The latest video in the Human Rights Campaign series takes the spotlight off high-profile New Yorkers and puts the focus on everyday people as a new Quinnipiac University poll finds support for marriage equality in the state at a record high of 58%.
A variety of New Yorkers give their take on the theme that "love is love" for the new video filmed in Manhattan. The testimonials run for nearly two minutes, longer than the 30-second spots online and on New York City's Taxi TV that have featured famous New Yorkers such as Mayor Michael Bloomberg, Anna Wintour, Whoopi Goldberg, and Rangers forward Sean Avery, among many others.
In other marriage-related news, a new Quinnipiac University poll released Thursday finds support for marriage equality among New York voters at 58% and opposition at 36%, a record for the Q poll. The findings reflect a Siena poll from April that found support at 58% and opposition at 36% for the first time and has become central to messaging from the New Yorkers United for Marriage coalition working with Gov. Andrew Cuomo to pass the bill this session.
"Popular support for marriage equality keeps breaking records," said Brian Ellner, senior strategist for HRC in New York, in response to the Quinnipiac poll. "Let's get this done."
According to the Quinnipiac University Polling Institute, "Support for legislation allowing same-sex couples to marry is 58-36 percent, higher than ever while statistically unchanged from 56-38 percent April 14. Support is 72-23 percent among Democrats and 58-34 percent among independent voters, while Republicans are opposed 64-34 percent. There is little gender gap: men support same-sex marriage 58-37 percent, while women back it 59-34 percent."

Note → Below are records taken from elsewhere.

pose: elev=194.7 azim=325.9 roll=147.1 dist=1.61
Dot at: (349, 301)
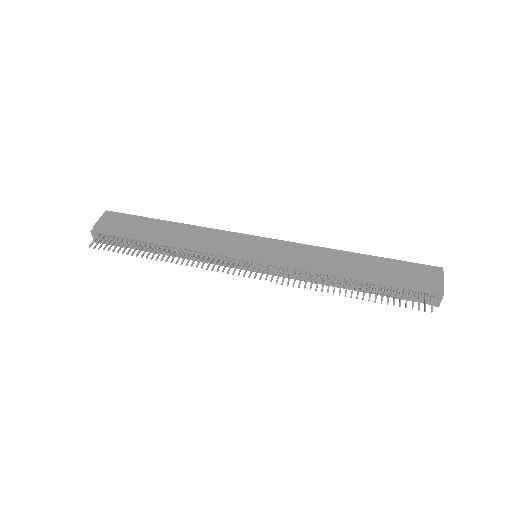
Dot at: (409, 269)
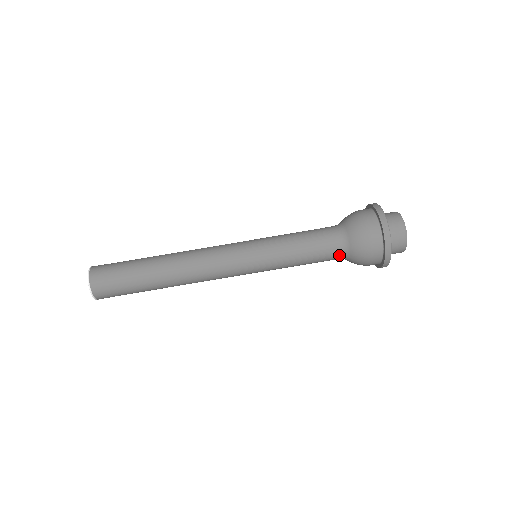
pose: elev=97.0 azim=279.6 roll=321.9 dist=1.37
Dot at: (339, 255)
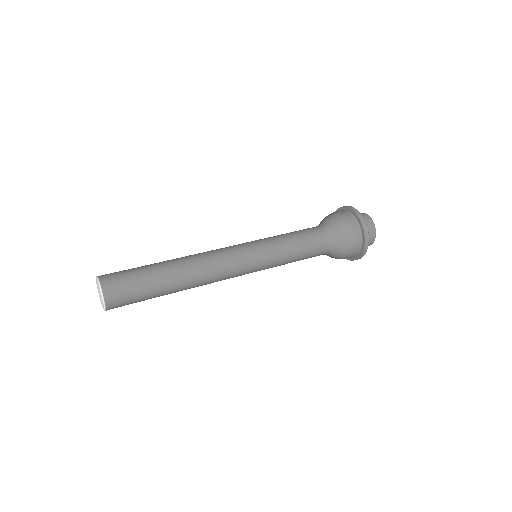
Dot at: (327, 244)
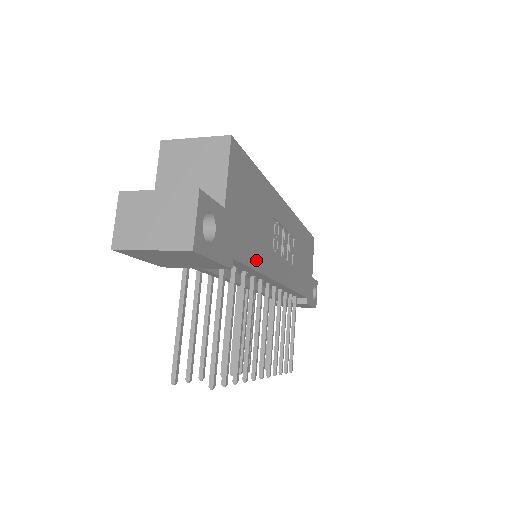
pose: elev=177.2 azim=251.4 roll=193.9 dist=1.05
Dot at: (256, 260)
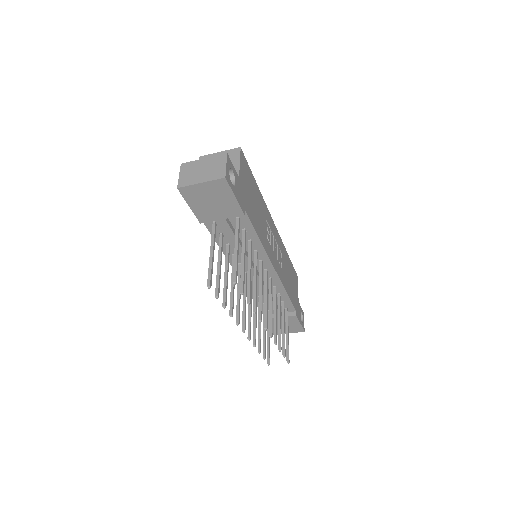
Dot at: (258, 230)
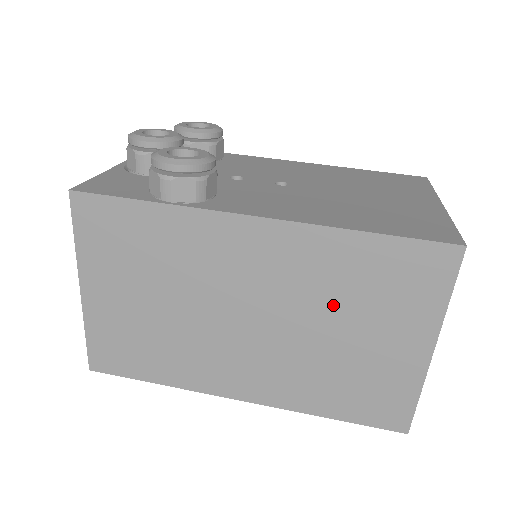
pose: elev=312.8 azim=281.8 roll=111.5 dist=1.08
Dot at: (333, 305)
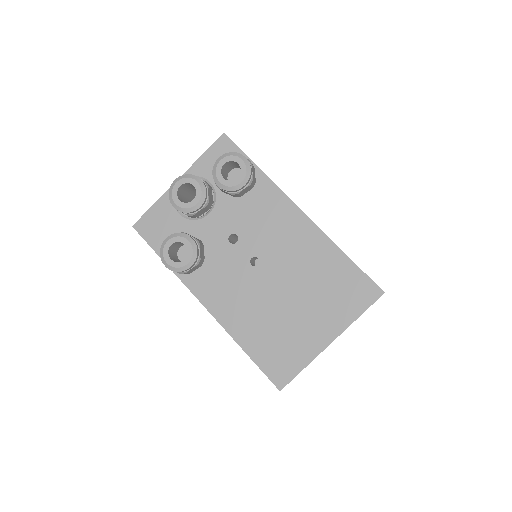
Dot at: occluded
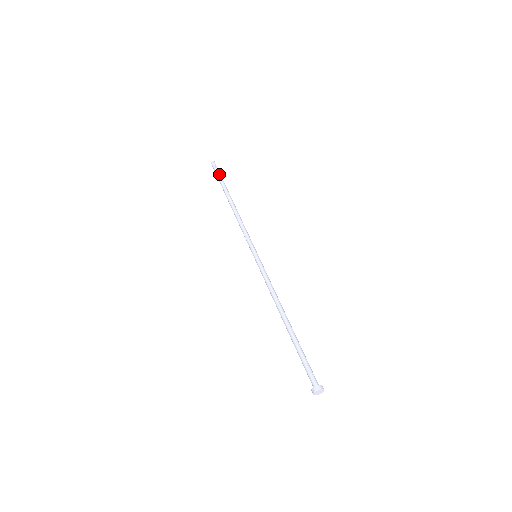
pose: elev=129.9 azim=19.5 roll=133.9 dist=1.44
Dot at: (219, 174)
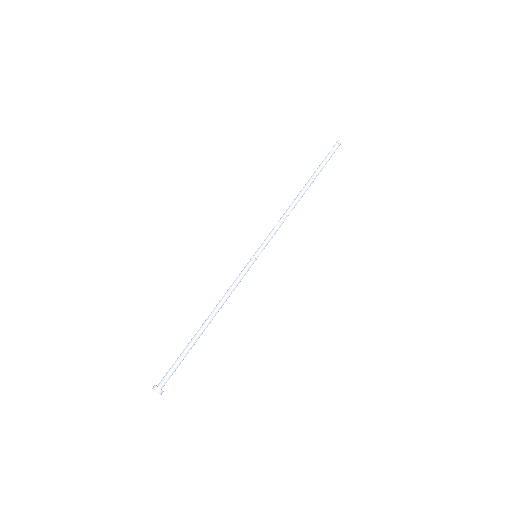
Dot at: (325, 158)
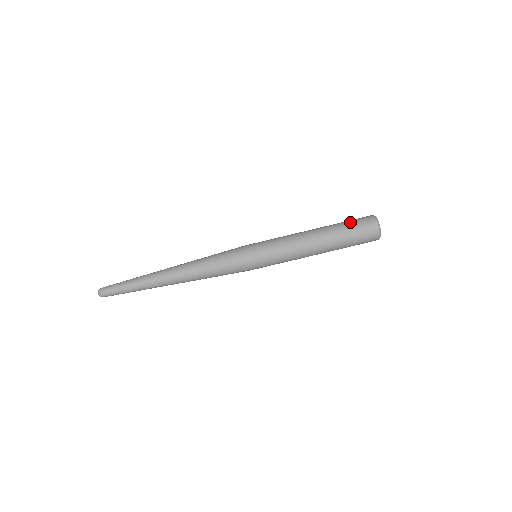
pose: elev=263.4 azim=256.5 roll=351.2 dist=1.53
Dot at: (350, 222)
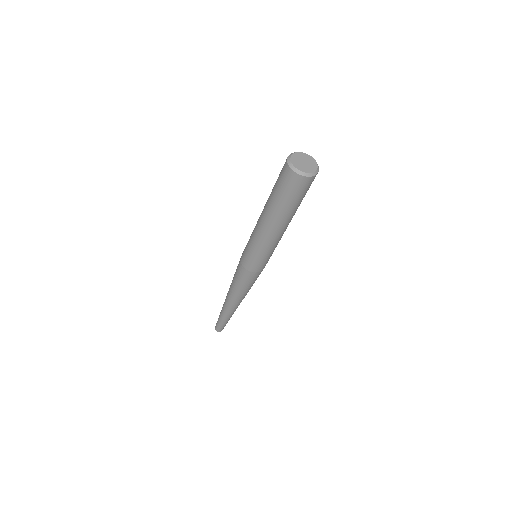
Dot at: (276, 186)
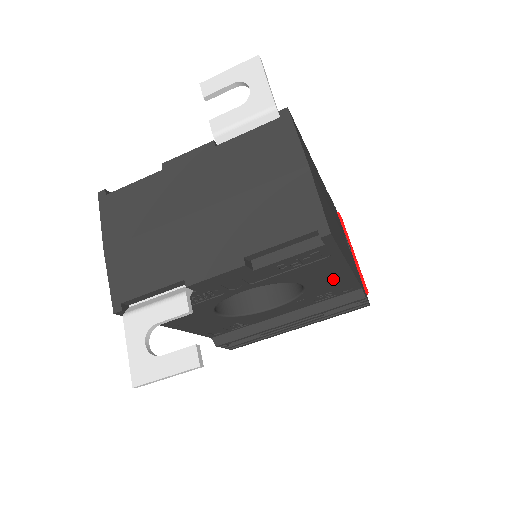
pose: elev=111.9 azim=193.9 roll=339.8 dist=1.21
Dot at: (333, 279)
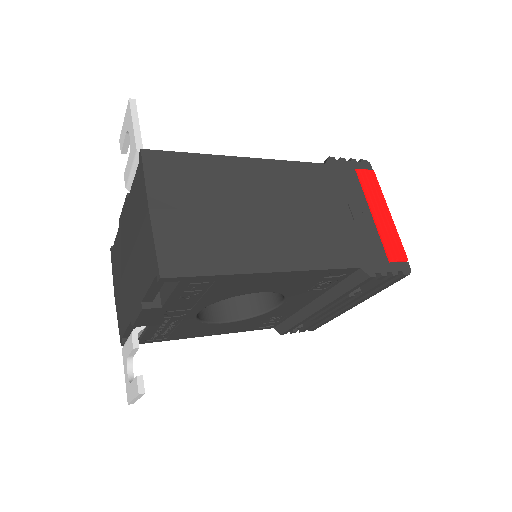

In comparison, the Siena poll from April showed a near-even split at 45% to 48% among Republican voters, a key constituency for the marriage equality bill, which needs the support of at least three Republican senators to pass, depending on how three undecided Democratic senators vote. Currently, 26 senators, all Democrats, publicly support the bill. The bill passed the Assembly three times but failed by a 24 to 38 vote in the Senate in 2009, with no Republicans voting in favor.
Like the Siena poll from April, the new Quinnipiac poll shows majority support for marriage equality among voters in New York City (61%), upstate (55%) and the suburbs (59%), the latter two regions especially important given the strong representation by Republican lawmakers. The new poll also reflects the Siena poll from April in showing that marriage equality, while "very" or "somewhat" important to voters at 51%, takes a backseat to other legislative priorities including ethics reform at 82% and a property tax cap at 79%, both of which Gov. Cuomo is also pressing.
Still, the Quinnipiac poll brings another jolt of urgency to the marriage equality campaign, with just days remaining in the legislative session scheduled to end on June 20 and no bill introduced yet in the senate. Governor Cuomo and the coalition have indicated they want to see a vote in the Senate only if assured the bill has the 32 votes needed to pass.
The latest survey also provides a boost over a Siena poll from May that showed support had slipped to 54% and opposition had jumped to 42% following the historic gains in April. Advocates downplayed the findings in May as anomalous to the overall trend of growing support for marriage equality.